Not wrong like sick. Wrong like wearing clothes that used to fit perfectly but now pulled in strange places. I’d sit in meetings and feel restless — not bored exactly, but like I was supposed to be somewhere else doing something else, except I had no idea what or where. I’d be cooking dinner, following the same reliable recipe, and feel this inexplicable urgency rise in my chest. For what? I couldn’t say.
It was like growing out of shoes as a child. One day, they fit. The next day, they’re tight. You can still walk in them. But every step reminds you: these don’t fit anymore.
My life had begun to feel smaller than the person I was becoming.
And with that realization came guilt. Who was I to feel restless? Who was I to want something I couldn’t even name?
So I did what many of us do: I tried to talk myself out of it. I made mental lists of my privileges. I reminded myself that most people would be grateful for what I had. I told myself to be content.
But gratitude and hunger aren’t opposites. I know now that you can be deeply thankful for your life and still feel the pull toward something more. That’s not ingratitude.
But the guilt was also comfortable. It felt good to give in to it—safe, even. It kept me stuck far longer than the confusion did.
The tension persisted, caught between having a life that worked and wanting one that felt alive.
This in-between space — disorienting, half-formed — is one of the least discussed parts of adult life. Most of us move through it without language, without witnesses, without enough patience for ourselves. We’re quick to diagnose it, fix it, optimize it—anything to rush past the discomfort.
But it is not a crisis. It’s an invitation. Not to abandon what you’ve built or to manufacture reinvention. But to pause long enough to hear what’s asking for attention. To let new questions surface before rushing toward answers.
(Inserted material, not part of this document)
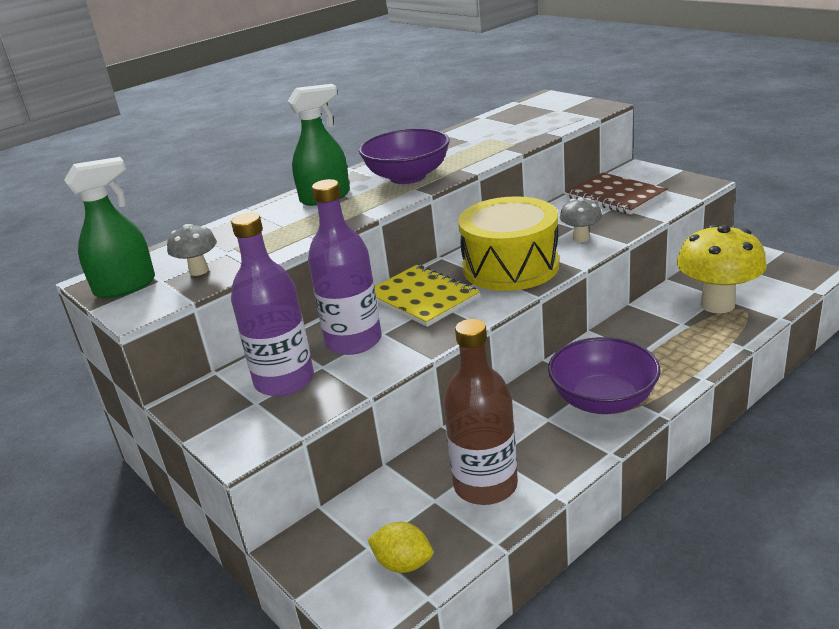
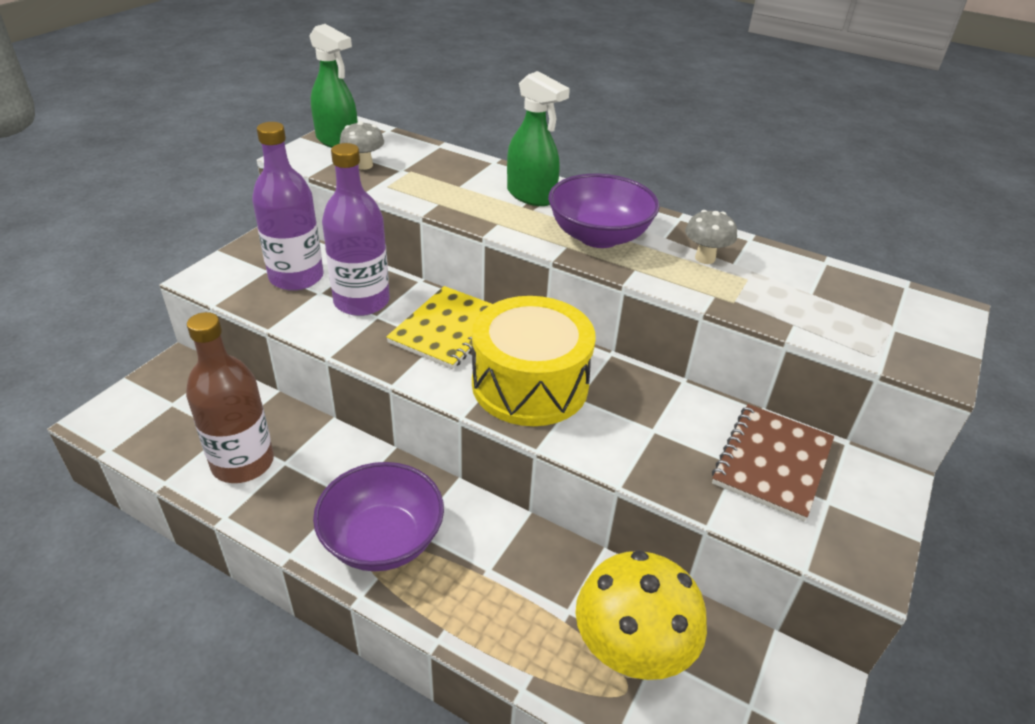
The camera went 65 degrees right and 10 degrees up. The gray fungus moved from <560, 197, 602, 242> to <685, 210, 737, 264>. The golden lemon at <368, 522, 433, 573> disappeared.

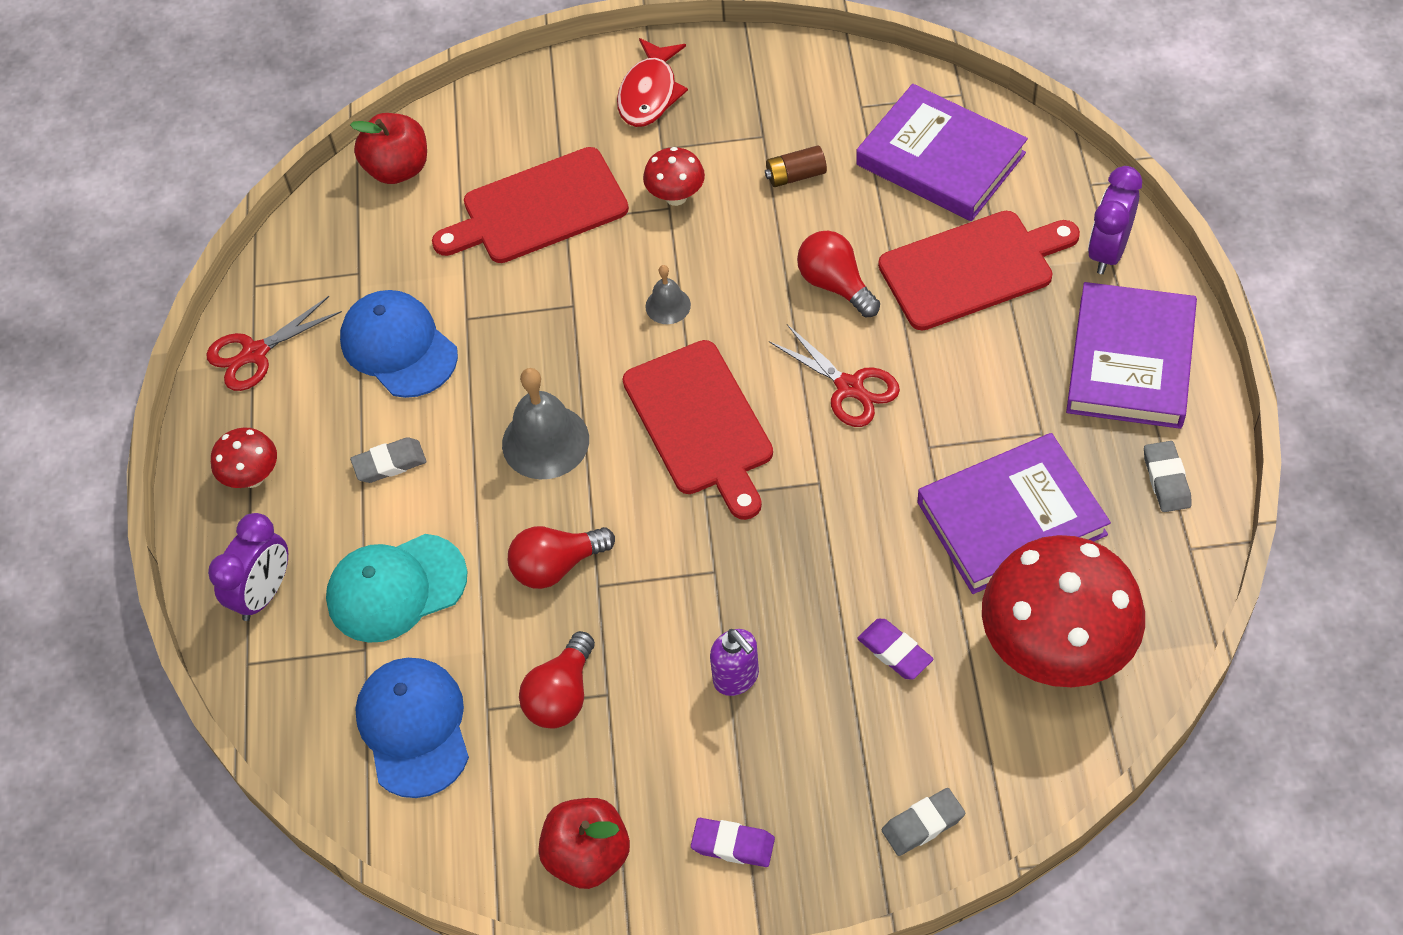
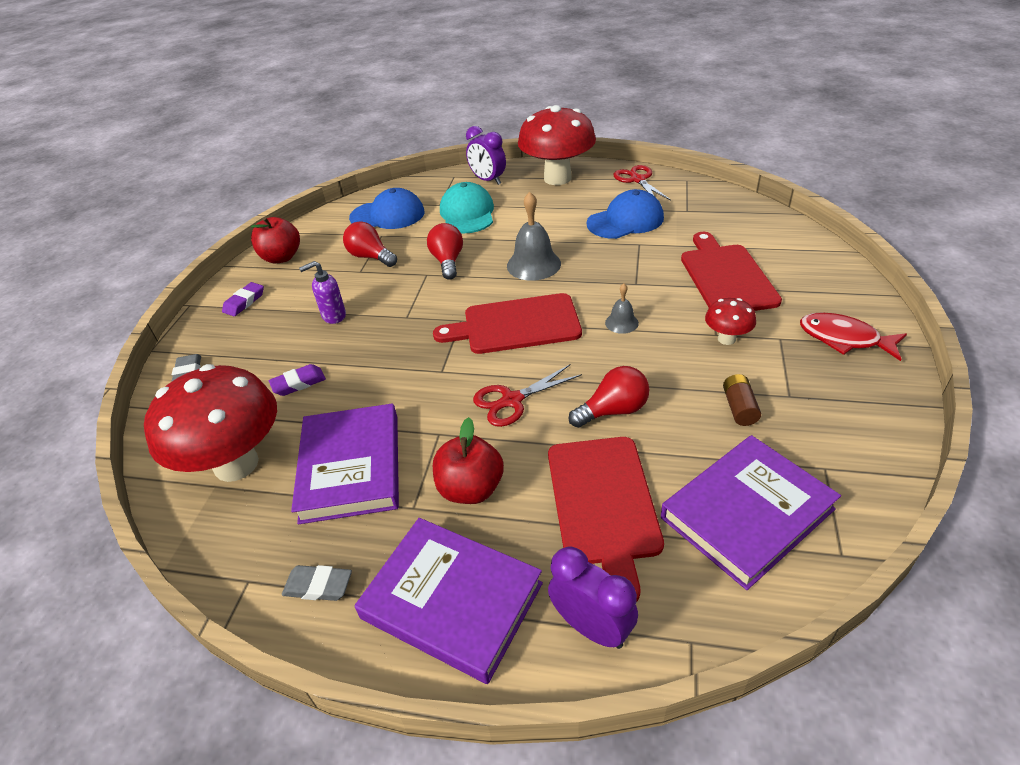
The camera went 105 degrees right and 15 degrees down. The red apple moved from <350, 113, 427, 184> to <433, 417, 504, 504>. The red fungus at <211, 427, 277, 488> changed to 2.19 times the size. The gray eraser at <350, 437, 426, 483> disappeared.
This is the space where you try on new ways of thinking. Where you test new identities, new perspectives. Where you gather language for what’s emerging and find others who recognize the hum you’re feeling.
I’ve been in this space for nearly two years now. Some days I have more clarity. Some days I have less. But I’m learning that the doorway itself — this uncertain, uncomfortable threshold — is not something to rush through.
It’s something to inhabit.
Because on the other side isn’t a fixed destination. It’s a more spacious version of the life you’re already living. One that has room for both who you’ve been and who you’re becoming.
If you’re here, you might recognize this low, steady hum. The sense that something has shifted, even if nothing looks different yet. The feeling that staying exactly where you are will cost something, even if leaving feels undefined.
You might be standing at your own doorway, wondering whether to step closer or quietly turn away.
I can’t tell you what to do.
But I can tell you this: the feeling itself is worth listening to.
This isn’t the destination.
It’s the doorway.



What a beautiful truth and putting it in writing. It can be a challenging moment, not to put one’s finger on what ‘is needed’ as it is sitting in the unknown and listening to life without jumping in to taking charge (as there is no answer). I had various of those moments, it feels like re-invention, expansion and re-calibrating the compass towards authenticity, a constant unravelling - a stumbling and the adventure of life in itself. Beautiful project ahead - the journey of discovery whilst by the looks of it building something new as well.
So happy to see Project Recharge entering the world!